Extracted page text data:

○ ○ ○ ○ ○ ○ ○

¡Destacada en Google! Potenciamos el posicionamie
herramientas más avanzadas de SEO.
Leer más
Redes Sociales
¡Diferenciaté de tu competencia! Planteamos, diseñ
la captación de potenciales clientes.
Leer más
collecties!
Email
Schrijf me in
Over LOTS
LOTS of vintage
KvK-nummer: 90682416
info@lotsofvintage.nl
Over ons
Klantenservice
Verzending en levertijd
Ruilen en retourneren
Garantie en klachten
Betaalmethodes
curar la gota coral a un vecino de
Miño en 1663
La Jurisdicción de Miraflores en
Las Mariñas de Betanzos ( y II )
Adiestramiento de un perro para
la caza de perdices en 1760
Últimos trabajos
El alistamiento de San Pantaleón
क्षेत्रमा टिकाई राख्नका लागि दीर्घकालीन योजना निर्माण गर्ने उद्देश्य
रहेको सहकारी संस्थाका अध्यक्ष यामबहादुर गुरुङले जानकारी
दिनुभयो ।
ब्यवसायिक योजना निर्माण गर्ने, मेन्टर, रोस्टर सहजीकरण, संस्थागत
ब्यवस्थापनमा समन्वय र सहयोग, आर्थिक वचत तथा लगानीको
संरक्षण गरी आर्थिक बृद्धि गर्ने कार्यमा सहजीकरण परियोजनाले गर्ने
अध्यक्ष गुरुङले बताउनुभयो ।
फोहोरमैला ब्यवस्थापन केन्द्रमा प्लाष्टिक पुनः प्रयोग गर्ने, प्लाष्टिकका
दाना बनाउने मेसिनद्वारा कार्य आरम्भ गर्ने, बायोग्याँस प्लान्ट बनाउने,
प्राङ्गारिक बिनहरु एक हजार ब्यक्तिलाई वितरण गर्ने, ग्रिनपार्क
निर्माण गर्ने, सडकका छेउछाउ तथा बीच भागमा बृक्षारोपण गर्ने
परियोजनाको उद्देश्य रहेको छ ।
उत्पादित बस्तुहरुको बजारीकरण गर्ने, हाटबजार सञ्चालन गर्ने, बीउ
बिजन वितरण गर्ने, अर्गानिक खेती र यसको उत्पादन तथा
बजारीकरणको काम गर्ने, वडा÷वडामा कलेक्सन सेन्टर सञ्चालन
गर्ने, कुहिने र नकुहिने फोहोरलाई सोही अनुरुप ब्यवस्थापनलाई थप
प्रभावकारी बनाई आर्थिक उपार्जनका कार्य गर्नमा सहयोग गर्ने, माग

○ ○ ○ ○ ○ ○ ○

• TASK STATEMENT
Begin at the first line of the records above and quote every line verbatim through the one that contains "दाना बनाउने मेसिनद्वारा".

• ANSWER
¡Destacada en Google! Potenciamos el posicionamie
herramientas más avanzadas de SEO.
Leer más
Redes Sociales
¡Diferenciaté de tu competencia! Planteamos, diseñ
la captación de potenciales clientes.
Leer más
collecties!
Email
Schrijf me in
Over LOTS
LOTS of vintage
KvK-nummer: 90682416
info@lotsofvintage.nl
Over ons
Klantenservice
Verzending en levertijd
Ruilen en retourneren
Garantie en klachten
Betaalmethodes
curar la gota coral a un vecino de
Miño en 1663
La Jurisdicción de Miraflores en
Las Mariñas de Betanzos ( y II )
Adiestramiento de un perro para
la caza de perdices en 1760
Últimos trabajos
El alistamiento de San Pantaleón
क्षेत्रमा टिकाई राख्नका लागि दीर्घकालीन योजना निर्माण गर्ने उद्देश्य
रहेको सहकारी संस्थाका अध्यक्ष यामबहादुर गुरुङले जानकारी
दिनुभयो ।
ब्यवसायिक योजना निर्माण गर्ने, मेन्टर, रोस्टर सहजीकरण, संस्थागत
ब्यवस्थापनमा समन्वय र सहयोग, आर्थिक वचत तथा लगानीको
संरक्षण गरी आर्थिक बृद्धि गर्ने कार्यमा सहजीकरण परियोजनाले गर्ने
अध्यक्ष गुरुङले बताउनुभयो ।
फोहोरमैला ब्यवस्थापन केन्द्रमा प्लाष्टिक पुनः प्रयोग गर्ने, प्लाष्टिकका
दाना बनाउने मेसिनद्वारा कार्य आरम्भ गर्ने, बायोग्याँस प्लान्ट बनाउने,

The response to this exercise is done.